(THE TASK): In the records below, find the line that contains "Subscribe to access" and the line that contains "www.schallfirm.com". Set down exactly those lines and every line between them, and nothing more.

(RECORDS PROVIDED):
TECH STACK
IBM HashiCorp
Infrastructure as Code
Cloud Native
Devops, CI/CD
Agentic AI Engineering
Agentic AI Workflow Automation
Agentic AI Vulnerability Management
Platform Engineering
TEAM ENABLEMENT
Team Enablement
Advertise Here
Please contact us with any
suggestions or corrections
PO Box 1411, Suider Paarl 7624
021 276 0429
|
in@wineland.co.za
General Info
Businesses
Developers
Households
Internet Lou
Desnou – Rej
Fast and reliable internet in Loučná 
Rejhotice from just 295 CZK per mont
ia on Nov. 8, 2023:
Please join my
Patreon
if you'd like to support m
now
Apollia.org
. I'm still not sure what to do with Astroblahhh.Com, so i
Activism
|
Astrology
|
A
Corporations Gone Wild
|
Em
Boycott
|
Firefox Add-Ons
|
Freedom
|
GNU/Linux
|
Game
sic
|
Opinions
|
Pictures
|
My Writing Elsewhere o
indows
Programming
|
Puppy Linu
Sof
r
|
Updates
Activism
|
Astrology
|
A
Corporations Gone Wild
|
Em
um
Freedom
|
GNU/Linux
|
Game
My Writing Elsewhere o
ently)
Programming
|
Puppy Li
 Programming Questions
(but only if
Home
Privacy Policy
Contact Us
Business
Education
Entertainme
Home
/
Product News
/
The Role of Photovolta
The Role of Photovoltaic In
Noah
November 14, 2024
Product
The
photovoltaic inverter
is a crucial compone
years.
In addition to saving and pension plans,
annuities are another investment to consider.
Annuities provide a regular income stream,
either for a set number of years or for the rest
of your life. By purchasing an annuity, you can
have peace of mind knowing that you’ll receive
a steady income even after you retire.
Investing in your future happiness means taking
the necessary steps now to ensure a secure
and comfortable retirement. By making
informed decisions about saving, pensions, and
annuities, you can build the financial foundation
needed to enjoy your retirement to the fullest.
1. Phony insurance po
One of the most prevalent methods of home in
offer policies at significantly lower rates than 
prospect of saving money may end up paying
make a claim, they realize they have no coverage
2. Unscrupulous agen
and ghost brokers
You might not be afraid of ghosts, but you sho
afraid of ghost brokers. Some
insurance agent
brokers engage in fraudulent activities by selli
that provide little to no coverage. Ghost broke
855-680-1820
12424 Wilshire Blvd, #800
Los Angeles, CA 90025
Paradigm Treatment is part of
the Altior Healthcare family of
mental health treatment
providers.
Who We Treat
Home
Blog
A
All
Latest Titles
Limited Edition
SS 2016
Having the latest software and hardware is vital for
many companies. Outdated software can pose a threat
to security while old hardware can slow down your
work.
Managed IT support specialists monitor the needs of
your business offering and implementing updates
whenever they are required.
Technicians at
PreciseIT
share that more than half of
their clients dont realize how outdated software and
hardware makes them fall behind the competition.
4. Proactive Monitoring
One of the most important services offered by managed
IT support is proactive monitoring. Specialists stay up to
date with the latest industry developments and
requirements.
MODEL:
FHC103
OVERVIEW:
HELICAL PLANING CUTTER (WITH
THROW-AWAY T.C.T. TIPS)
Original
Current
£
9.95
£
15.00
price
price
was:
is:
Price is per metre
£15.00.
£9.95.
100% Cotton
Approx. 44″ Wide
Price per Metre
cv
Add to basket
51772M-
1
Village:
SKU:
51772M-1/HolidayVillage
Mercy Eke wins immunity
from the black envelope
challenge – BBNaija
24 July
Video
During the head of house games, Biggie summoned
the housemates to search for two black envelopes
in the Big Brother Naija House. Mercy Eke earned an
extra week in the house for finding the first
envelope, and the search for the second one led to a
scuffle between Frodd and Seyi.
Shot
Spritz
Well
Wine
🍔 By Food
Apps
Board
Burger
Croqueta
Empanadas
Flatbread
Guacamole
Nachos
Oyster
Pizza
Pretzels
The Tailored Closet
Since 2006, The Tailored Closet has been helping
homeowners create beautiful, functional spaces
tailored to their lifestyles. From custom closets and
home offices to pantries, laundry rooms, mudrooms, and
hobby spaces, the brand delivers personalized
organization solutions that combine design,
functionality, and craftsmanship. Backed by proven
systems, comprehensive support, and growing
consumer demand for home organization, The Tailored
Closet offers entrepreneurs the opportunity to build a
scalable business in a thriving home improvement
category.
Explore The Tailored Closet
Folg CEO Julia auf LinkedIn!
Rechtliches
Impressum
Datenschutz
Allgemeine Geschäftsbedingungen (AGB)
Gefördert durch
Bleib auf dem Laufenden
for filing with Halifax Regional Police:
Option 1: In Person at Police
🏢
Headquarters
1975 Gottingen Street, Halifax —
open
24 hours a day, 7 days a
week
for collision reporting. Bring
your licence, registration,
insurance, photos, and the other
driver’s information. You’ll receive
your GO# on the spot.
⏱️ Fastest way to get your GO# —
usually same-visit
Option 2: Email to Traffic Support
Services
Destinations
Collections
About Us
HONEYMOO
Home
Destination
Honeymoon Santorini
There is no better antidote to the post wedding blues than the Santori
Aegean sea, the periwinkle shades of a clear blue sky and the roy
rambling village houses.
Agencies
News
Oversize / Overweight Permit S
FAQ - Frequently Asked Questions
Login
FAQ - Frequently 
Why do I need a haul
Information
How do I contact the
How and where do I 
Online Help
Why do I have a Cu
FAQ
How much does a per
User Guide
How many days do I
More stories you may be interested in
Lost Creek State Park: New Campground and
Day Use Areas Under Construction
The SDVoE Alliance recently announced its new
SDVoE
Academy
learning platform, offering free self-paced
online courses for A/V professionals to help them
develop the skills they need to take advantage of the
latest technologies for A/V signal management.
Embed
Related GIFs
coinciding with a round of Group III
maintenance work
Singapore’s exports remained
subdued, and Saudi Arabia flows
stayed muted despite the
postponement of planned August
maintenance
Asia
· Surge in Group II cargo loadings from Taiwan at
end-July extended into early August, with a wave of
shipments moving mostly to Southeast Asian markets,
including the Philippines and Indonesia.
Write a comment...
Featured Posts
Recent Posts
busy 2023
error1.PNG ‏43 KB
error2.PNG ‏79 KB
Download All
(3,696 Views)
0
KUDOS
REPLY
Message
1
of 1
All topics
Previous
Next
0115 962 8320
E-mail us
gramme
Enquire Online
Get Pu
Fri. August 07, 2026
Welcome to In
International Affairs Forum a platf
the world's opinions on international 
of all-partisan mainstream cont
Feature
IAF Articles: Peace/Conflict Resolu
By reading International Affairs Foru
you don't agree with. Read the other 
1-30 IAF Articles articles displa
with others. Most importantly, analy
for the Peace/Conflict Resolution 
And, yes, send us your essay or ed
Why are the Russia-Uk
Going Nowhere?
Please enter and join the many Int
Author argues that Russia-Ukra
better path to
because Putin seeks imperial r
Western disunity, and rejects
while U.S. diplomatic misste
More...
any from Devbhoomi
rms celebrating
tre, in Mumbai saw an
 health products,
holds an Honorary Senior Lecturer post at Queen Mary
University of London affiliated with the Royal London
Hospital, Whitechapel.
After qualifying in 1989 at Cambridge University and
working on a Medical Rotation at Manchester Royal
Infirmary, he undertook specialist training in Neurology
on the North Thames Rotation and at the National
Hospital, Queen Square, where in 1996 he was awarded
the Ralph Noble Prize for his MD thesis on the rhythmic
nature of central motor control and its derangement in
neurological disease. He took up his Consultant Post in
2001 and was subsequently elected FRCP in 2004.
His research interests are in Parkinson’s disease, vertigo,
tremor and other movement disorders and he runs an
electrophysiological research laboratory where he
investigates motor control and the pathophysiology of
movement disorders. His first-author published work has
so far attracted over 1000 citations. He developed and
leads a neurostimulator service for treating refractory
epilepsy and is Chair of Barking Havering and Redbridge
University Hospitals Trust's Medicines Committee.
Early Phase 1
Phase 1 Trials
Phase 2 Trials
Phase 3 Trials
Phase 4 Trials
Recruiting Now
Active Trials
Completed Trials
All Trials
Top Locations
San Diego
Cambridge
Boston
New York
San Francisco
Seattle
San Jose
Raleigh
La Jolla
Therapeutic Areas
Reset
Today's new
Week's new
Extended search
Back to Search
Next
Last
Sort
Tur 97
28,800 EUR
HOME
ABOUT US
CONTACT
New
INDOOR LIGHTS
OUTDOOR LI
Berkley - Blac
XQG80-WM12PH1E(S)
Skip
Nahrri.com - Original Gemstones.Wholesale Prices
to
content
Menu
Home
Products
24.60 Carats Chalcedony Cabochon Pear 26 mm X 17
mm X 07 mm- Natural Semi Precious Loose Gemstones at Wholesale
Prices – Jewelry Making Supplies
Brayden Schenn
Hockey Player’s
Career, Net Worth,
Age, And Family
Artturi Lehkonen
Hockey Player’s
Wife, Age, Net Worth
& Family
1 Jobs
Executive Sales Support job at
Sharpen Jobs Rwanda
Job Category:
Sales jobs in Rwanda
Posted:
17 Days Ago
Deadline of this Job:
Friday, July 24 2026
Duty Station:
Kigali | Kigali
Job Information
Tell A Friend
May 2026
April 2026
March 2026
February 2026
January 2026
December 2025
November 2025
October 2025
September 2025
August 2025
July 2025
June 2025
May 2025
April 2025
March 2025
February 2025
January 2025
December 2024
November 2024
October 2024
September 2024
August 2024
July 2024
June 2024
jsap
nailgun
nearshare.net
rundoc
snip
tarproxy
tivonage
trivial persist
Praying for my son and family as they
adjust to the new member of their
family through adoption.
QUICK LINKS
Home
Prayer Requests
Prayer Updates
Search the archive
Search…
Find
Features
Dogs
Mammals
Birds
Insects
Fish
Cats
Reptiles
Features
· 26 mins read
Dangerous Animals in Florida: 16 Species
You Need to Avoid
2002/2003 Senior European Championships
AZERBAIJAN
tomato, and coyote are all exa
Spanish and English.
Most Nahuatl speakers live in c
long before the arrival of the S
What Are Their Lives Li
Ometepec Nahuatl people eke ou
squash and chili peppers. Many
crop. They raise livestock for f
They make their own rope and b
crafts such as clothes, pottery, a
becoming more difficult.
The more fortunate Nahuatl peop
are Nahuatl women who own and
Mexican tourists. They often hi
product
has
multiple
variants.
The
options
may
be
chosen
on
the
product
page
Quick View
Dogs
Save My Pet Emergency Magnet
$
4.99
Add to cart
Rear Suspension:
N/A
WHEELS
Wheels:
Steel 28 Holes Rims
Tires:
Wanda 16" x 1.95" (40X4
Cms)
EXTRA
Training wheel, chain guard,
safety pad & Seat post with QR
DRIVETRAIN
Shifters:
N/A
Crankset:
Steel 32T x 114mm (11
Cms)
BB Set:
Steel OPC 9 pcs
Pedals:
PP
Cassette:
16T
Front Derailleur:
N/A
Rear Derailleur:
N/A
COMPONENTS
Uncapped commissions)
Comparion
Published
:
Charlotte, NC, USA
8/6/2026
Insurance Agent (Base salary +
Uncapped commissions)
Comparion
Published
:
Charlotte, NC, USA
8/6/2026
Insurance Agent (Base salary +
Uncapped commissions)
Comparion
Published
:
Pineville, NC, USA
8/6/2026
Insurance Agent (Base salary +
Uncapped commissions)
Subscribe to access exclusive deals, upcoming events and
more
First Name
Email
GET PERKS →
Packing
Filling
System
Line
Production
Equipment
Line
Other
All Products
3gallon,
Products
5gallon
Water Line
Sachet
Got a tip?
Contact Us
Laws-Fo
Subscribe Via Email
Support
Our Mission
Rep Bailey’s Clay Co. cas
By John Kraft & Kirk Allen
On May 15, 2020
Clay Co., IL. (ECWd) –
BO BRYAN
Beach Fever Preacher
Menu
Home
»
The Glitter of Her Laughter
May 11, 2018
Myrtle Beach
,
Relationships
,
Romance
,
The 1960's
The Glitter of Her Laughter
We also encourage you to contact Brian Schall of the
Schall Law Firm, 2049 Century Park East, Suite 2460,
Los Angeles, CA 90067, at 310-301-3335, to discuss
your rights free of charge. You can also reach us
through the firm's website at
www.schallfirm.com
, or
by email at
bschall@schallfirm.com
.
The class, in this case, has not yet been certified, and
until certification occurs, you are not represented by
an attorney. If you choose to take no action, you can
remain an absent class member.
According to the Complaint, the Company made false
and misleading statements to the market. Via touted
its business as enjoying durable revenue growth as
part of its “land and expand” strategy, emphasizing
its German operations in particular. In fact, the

(SOLUTION TO THIS EXERCISE):
Subscribe to access exclusive deals, upcoming events and
more
First Name
Email
GET PERKS →
Packing
Filling
System
Line
Production
Equipment
Line
Other
All Products
3gallon,
Products
5gallon
Water Line
Sachet
Got a tip?
Contact Us
Laws-Fo
Subscribe Via Email
Support
Our Mission
Rep Bailey’s Clay Co. cas
By John Kraft & Kirk Allen
On May 15, 2020
Clay Co., IL. (ECWd) –
BO BRYAN
Beach Fever Preacher
Menu
Home
»
The Glitter of Her Laughter
May 11, 2018
Myrtle Beach
,
Relationships
,
Romance
,
The 1960's
The Glitter of Her Laughter
We also encourage you to contact Brian Schall of the
Schall Law Firm, 2049 Century Park East, Suite 2460,
Los Angeles, CA 90067, at 310-301-3335, to discuss
your rights free of charge. You can also reach us
through the firm's website at
www.schallfirm.com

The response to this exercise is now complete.